My fifth grader, who often has a longer workday than your average adult professional – (don’t get me started!) – has been studying the Westward Expansion in her Social Studies class, so I’ve had a chance to refresh my memory while helping her with homework. I’m obviously not the first to say it – and it’s certainly not the first time I’ve thought it – but our ancestors sure could have learned a thing or two about harmonious living from all those Native Americans they displaced while harnessing the frontier. Of course, they were too busy “making something of themselves” – herding cattle, homesteading, panning for gold. Pursuing the American Dream. While they sought to tame the natural world – to make it work for them – communing with it wasn’t high on their priority list. And that’s a shame.

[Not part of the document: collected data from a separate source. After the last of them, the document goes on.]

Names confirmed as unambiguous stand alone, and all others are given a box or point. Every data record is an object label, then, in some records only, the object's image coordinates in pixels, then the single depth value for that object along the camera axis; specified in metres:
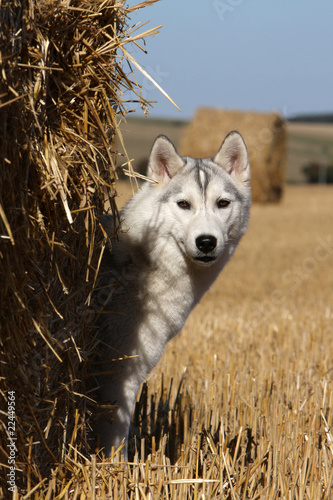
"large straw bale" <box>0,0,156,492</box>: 4.90
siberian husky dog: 6.56
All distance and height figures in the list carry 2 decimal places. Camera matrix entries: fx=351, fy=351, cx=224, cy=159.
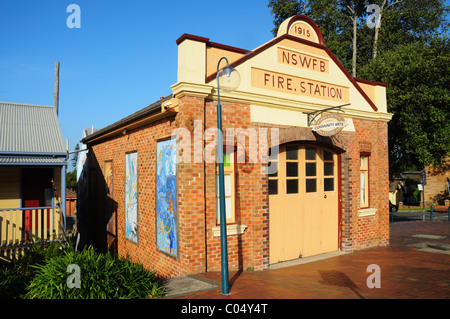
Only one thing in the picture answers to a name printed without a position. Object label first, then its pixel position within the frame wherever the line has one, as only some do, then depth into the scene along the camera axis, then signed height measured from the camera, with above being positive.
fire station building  7.32 +0.34
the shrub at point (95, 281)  5.35 -1.69
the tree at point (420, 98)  16.38 +3.67
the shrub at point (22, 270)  5.99 -1.89
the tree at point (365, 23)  24.05 +10.91
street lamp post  5.92 -0.62
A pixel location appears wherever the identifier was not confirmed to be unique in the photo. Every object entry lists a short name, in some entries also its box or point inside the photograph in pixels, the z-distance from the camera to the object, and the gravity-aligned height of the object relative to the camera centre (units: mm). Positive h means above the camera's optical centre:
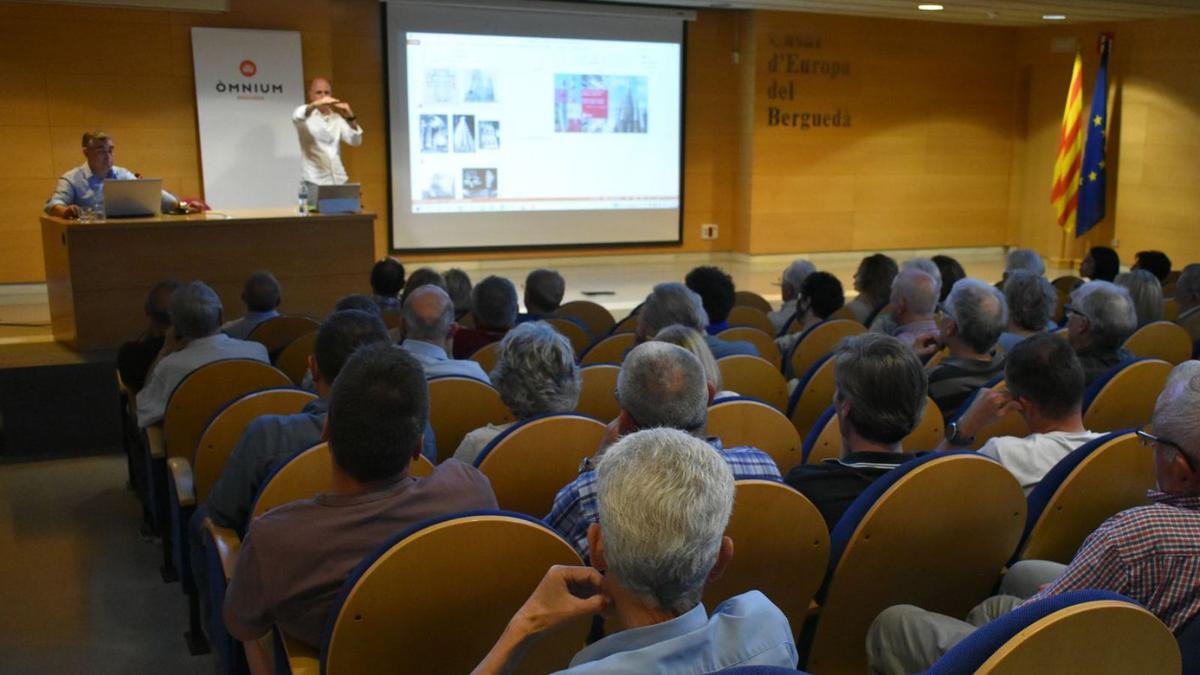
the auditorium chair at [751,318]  5574 -780
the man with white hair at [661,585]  1316 -539
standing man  8711 +306
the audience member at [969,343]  3473 -578
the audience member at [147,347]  4383 -742
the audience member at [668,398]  2281 -507
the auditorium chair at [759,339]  4516 -723
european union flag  11289 +108
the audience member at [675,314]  3799 -520
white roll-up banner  8914 +488
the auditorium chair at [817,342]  4539 -735
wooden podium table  5988 -556
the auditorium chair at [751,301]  6551 -814
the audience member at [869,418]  2271 -550
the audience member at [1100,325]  3604 -523
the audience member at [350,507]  1844 -614
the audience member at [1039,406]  2490 -582
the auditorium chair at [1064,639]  1232 -559
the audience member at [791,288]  5708 -640
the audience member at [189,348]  3752 -653
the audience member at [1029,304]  4086 -509
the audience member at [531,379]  2818 -562
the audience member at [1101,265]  6473 -565
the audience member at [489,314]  4395 -603
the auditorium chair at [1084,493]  2213 -685
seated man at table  6531 -64
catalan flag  11406 +152
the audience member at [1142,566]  1654 -622
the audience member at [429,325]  3584 -537
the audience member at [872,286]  5367 -589
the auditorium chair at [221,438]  2979 -764
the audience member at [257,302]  4895 -620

Don’t get me wrong. I’m proud of my American heritage. There’s an undeniable beauty in the image of the hard-working, up-by-the-bootstraps, self-made successful American. But I can’t shake this feeling that maybe we’ve lost our way. Sometimes the American Dream feels more like a nightmare to me, with too many of us living to work instead of working to live. (Those of us lucky enough to have work, that is.) We’re all spinning our wheels faster and faster it seems… but where are we going in such a hurry? And why? Are the fancy houses and the nice cars really worth all the time away from those we love? Is that remodeled kitchen really worth the stress of being more deeply in debt? Do we really need all those channels on our TV? What about all those apps on our smart phone? (Remember when we didn’t even have smart phones? When you could escape in your car and nobody could find you? Sigh.) Do the kids really need hours of schoolwork after school, and all those extra curriculars, just so they can get into a good college one day, then “compete in the global economy”? (An even more heretical question: Do all kids need to go to college?) Do you ever find yourself looking out your window in wistful despair, your to-do list thrumming in your head like a drumbeat you can’t turn off? How many forms must be filled out, how many instruction manuals read, how many deadlines met, how many projects completed, how many workshops attended, before we all cry, “Enough!”?
Whew. That paragraph was exhausting. And as usual, I have no answer to my own question. Please forgive my cantankerous mood. It’s been a long week and I’m very tired. I shall now pour myself a nice glass of wine and retreat to my back deck to look for butterflies.